Pomimo burzliwej atmosfery, w jakiej dochodziło do zmiany na ławce trenerskiej Legii Warszawa, klub porozumiał się już z Besnikiem Hasim. Albańczyk nie dostanie żądanego wcześniej odszkodowania.
Umowa między stołecznym klubem, a Hasim została rozwiązana za porozumieniem obu stron. Obowiązywała od 4 czerwca, kiedy albański szkoleniowiec przejął drużynę mistrzów Polski po Stanisławie Czerczesowie. Hasi nie dostanie odszkodowania, którego żądał jeszcze kilka dni temu od klubu. Mówił o 1,5 milionie złotych, a – jak miał się dowiedzieć redaktor naczelny Sportowych Faktów WP Michał Kołodziejczyk – otrzyma mniej niż połowę tej kwoty.
– Rozstajemy się w zgodzie i z wzajemnym szacunkiem. Serdecznie dziękujemy trenerowi za przeprowadzenie drużyny przez eliminacje Ligi Mistrzów. Życzymy mu powodzenia w dalszej pracy – mówi prezes Legii – Bogusław Leśnodorski.
Czytaj także: Podsumowanie rundy jesiennej - Ekstraklasa 2013/2014
Rzeczywiście Hasi wprowadził najlepszy zespół w Polsce po 20 latach do Champions League. Na tym jednak kończą się sukcesy, które odniósł z warszawskim klubem. Legia w fatalnym stylu przegrała Superpuchar Polski (1:4 z Lechem Poznań), odpadła z Pucharu Polski, a w Ekstraklasie znajduje się po 9 meczach na 14. pozycji, z dziewięcioma oczkami na koncie. To najgorszy start warszawiaków od sezonu 1973/74.

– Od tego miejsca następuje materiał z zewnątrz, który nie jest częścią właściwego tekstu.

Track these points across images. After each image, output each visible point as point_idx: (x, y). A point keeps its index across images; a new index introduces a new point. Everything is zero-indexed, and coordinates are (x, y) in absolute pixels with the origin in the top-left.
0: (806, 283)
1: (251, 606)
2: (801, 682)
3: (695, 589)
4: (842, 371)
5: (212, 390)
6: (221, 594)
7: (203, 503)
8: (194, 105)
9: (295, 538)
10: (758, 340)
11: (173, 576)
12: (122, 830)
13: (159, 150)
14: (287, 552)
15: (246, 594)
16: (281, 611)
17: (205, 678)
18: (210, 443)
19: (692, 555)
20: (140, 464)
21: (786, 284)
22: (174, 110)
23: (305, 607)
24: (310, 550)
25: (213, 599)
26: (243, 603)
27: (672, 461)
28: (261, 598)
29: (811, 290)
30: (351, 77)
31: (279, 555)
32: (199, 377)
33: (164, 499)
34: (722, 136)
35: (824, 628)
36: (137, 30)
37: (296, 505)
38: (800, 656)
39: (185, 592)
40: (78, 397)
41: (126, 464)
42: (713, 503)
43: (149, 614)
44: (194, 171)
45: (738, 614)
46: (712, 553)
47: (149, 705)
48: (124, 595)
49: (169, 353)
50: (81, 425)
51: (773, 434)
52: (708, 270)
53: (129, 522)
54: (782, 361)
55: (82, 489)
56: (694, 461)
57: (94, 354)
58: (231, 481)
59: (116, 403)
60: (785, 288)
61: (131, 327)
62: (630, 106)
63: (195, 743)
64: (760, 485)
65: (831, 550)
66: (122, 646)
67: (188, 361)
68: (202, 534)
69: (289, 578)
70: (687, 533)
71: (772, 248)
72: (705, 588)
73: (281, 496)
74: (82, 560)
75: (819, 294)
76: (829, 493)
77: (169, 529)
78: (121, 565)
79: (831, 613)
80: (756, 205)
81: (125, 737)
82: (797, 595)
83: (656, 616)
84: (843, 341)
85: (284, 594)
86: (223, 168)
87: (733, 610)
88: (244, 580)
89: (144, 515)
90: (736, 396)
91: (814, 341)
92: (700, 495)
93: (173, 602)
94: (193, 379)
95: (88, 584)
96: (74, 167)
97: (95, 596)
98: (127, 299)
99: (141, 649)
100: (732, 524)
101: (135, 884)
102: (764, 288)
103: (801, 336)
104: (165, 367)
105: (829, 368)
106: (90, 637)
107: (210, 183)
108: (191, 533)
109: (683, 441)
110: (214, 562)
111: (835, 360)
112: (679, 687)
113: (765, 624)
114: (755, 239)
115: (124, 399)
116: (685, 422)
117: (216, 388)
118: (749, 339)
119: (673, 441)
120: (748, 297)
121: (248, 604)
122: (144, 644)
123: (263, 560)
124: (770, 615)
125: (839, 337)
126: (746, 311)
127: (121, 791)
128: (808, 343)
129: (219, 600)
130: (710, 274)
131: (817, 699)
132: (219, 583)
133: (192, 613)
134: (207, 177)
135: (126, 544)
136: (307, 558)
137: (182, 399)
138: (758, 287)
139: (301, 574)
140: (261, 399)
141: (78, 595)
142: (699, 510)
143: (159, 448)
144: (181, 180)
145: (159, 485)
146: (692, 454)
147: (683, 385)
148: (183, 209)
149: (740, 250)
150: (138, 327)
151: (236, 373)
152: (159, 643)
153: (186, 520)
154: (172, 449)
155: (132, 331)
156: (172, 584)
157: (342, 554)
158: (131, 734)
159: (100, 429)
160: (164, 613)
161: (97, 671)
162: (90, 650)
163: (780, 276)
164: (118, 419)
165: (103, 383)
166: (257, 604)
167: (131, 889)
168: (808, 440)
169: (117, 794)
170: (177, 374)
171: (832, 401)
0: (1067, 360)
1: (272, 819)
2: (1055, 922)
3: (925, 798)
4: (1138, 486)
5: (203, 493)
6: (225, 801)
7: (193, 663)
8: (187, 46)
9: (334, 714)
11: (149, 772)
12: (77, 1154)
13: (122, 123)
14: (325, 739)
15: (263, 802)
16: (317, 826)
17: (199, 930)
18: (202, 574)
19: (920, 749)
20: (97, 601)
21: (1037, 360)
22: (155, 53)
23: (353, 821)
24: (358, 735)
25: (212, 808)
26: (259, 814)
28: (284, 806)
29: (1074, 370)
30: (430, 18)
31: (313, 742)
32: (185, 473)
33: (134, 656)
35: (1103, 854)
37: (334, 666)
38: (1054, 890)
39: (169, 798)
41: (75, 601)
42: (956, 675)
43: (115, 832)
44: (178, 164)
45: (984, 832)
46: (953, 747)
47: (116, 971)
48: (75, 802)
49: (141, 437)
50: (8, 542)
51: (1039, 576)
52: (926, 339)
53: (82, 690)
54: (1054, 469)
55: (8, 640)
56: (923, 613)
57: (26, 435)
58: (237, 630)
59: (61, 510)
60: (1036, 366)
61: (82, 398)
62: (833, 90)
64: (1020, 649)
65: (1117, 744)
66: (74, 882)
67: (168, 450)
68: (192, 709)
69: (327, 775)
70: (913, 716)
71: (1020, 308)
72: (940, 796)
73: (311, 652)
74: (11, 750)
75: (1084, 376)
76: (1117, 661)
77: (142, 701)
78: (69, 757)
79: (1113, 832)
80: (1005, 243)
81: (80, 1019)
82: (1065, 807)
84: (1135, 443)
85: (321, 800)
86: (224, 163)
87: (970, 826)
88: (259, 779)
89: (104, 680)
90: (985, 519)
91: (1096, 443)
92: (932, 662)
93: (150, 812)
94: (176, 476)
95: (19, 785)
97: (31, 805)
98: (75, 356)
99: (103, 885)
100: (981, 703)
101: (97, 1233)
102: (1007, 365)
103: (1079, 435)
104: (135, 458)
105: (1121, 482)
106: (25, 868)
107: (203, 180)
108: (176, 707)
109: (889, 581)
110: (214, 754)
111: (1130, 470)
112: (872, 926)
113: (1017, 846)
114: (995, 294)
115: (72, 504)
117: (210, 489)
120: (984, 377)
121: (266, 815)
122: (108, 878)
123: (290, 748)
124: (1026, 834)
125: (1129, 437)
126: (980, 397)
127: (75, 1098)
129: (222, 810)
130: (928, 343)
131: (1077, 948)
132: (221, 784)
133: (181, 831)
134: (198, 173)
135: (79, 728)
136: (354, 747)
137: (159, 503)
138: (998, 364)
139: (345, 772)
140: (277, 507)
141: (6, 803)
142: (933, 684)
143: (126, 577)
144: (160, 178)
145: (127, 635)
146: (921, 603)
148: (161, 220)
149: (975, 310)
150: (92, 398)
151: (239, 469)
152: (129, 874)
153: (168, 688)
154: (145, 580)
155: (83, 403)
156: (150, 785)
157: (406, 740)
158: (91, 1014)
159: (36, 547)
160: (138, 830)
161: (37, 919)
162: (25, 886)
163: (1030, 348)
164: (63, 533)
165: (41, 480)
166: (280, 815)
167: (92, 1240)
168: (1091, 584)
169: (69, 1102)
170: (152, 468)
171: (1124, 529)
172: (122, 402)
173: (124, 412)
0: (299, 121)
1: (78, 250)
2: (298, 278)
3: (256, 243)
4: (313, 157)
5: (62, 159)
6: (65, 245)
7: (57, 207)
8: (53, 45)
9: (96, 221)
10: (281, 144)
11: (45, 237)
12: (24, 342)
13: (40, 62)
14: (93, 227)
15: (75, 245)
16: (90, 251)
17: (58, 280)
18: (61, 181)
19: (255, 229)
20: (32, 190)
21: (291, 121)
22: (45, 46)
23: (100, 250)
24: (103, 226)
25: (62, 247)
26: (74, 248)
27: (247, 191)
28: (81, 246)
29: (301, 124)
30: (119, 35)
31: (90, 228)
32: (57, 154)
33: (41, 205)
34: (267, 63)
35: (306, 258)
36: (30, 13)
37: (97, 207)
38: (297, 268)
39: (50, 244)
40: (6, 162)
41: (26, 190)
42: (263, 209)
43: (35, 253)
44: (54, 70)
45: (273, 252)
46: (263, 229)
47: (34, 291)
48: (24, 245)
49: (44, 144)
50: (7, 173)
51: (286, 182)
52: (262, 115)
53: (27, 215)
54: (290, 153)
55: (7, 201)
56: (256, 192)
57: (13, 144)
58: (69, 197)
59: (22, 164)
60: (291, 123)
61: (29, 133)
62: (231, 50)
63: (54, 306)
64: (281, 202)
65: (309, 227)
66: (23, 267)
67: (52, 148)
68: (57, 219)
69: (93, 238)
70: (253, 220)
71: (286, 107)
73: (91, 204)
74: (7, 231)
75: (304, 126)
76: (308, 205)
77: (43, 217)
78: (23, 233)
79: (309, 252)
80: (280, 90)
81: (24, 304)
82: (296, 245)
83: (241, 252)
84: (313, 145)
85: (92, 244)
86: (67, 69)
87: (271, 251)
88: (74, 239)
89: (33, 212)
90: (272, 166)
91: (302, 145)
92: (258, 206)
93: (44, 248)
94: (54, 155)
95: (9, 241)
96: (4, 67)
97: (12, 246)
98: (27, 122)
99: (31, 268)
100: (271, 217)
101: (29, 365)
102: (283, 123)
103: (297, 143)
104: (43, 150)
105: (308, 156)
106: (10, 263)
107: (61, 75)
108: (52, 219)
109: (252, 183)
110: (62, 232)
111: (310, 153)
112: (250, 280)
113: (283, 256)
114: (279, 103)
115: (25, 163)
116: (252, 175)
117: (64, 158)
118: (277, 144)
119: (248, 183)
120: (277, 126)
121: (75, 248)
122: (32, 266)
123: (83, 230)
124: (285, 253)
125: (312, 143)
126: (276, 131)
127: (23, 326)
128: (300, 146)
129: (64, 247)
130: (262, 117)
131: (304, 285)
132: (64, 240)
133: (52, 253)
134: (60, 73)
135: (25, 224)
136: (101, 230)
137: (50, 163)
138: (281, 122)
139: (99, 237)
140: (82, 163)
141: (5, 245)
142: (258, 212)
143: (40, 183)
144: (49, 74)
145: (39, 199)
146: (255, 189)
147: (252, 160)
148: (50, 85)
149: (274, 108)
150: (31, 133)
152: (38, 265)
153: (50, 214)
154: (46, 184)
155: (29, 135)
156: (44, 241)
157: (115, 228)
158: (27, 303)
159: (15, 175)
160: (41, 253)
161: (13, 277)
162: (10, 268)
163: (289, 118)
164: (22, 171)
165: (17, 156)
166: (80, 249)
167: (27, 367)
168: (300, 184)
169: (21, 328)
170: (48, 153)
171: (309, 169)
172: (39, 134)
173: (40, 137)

Kto zastąpi Hasiego? Tymczasowo jego miejsce zajmuje Alaksandar Vuković – były asystent na ławce Legii, a także wieloletni piłkarz Wojskowych. Na dłuższą metę z zespołem rozpocząć ma pracę Jacek Magiera. Władze klubu jednak na razie nie potwierdzają tej informacji.